Der Ratgeber beruht auf vielen Jahren Beratungs- und Schulungspraxis und einem bewährten Konzept, das im Laufe von 35 Jahren "Leitfadenarbeit" entwickelt wurde. Er stellt zugleich mit den Regelungen des Arbeitslosengelds II auch die Regelungen der Sozialhilfe und der Grundsicherung im Alter und bei Erwerbsminderung dar. Als einziger umfassender Ratgeber für das SGB II (Grundsicherung für Arbeitsuchende) und das SGB XII (Sozialhilfe) ist er deswegen für Beratungszwecke und als Nachschlagewerk sowohl für Rechtsanwender als auch für Laien besonders geeignet.
Im ersten Teil werden in 91 Stichworten alle Leistungen ausführlich in übersichtlicher und bewährt verständlicher Form erläutert. Der zweite Teil behandelt in 34 Stichworten, wie Betroffene ihre Ansprüche durchsetzen und sich erfolgreich gegen die Behörde wehren können.
Die Rechtsprechung und Gesetzgebung sind mit Stand vom Februar 2019 eingearbeitet und kritisch kommentiert. Auch der Blick auf die Entwicklung der Arbeitslosigkeit, ihre sozialen und wirtschaftlichen Ursachen und die Zielsetzung aktueller Sozialgesetzgebung fehlt nicht.

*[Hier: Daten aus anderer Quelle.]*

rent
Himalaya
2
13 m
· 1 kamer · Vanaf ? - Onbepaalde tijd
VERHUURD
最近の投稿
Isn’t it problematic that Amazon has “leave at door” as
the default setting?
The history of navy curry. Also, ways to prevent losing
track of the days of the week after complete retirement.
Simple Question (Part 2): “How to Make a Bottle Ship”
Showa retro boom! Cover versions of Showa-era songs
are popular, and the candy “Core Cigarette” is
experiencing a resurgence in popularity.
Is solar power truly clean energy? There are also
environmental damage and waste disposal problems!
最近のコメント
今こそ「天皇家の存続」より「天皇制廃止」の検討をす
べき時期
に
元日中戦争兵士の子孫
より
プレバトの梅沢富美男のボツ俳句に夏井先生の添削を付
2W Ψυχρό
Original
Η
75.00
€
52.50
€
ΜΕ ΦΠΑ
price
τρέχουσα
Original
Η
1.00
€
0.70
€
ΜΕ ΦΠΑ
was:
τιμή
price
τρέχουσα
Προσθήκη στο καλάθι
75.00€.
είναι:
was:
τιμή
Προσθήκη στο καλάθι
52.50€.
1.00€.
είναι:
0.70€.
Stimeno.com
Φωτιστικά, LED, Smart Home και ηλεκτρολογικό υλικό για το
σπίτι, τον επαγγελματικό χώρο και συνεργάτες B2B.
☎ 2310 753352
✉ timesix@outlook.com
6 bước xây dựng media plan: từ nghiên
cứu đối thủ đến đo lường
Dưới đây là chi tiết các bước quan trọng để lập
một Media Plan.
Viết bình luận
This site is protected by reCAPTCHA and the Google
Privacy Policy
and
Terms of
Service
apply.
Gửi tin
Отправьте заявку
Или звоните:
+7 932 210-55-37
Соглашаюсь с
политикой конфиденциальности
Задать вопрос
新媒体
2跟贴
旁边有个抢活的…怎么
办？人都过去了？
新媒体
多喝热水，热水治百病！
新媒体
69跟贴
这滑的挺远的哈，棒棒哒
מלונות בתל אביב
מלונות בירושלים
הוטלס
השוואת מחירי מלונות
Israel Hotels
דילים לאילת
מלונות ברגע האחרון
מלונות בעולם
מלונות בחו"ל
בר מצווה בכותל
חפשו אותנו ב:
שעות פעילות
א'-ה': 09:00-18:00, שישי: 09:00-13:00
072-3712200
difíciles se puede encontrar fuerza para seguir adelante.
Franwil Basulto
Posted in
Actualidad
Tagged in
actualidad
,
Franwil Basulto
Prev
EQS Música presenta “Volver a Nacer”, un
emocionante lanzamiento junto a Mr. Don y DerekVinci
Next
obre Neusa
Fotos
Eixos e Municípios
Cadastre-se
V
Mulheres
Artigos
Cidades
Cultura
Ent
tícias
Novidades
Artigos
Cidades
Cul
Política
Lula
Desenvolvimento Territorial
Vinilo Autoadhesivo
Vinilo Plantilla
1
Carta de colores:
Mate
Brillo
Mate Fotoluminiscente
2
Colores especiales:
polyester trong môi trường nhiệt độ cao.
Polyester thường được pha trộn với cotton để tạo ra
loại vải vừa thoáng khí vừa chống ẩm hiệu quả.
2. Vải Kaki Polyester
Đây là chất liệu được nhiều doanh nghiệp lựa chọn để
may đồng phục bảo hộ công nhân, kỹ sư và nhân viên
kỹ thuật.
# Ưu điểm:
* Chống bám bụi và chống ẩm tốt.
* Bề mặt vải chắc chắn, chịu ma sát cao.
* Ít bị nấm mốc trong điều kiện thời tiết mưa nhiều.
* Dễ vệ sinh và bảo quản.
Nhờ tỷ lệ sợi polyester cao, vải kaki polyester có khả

Die Autoren wollen mit diesem Leitfaden BezieherInnen von Sozialleistungen dazu ermutigen, ihre Rechte offensiv durchzusetzen und sich gegen die fortschreitende Entrechtung und die Zumutungen der Alg II-Behörden zu wehren. Sie wollen dazu beitragen, dass sie bei SozialberaterInnen, MitarbeiterInnen der Sozial- und Wohlfahrtsverbände sowie Anwältinnen und Anwälten fachliche und parteiische Unterstützung für die rechtliche Gegenwehr erhalten, die dringend benötigt wird. Jäger und Thomé empfehlen Erwerbslosen, sich lokal zu organisieren und gemeinsam ihre Interessen zu vertreten. Um dem zunehmenden Abbau der sozialen Sicherung und der damit einhergehenden Ausweitung von Niedriglohn und schlechten Arbeitsbedingungen zu begegnen, treten sie dafür ein, dass solidarische Bündnisse zwischen Erwerbslosen, Beschäftigten und anderen vom Sozialabbau betroffenen Gruppen geschmiedet werden, die dem Sozialabbau und Lohndumping den Kampf ansagen.
Die Autoren üben detaillierte Kritik an der Höhe des Existenzminimums oder der rechtswidrigen Ausdehnung von Unterhaltsverpflichtungen. Sie decken die leeren Versprechungen der Politik auf, die vorgeben, die Verschärfung des Sozialrechts würde Langzeitarbeitslosen bessere Chancen auf dem Arbeitsmarkt verschaffen.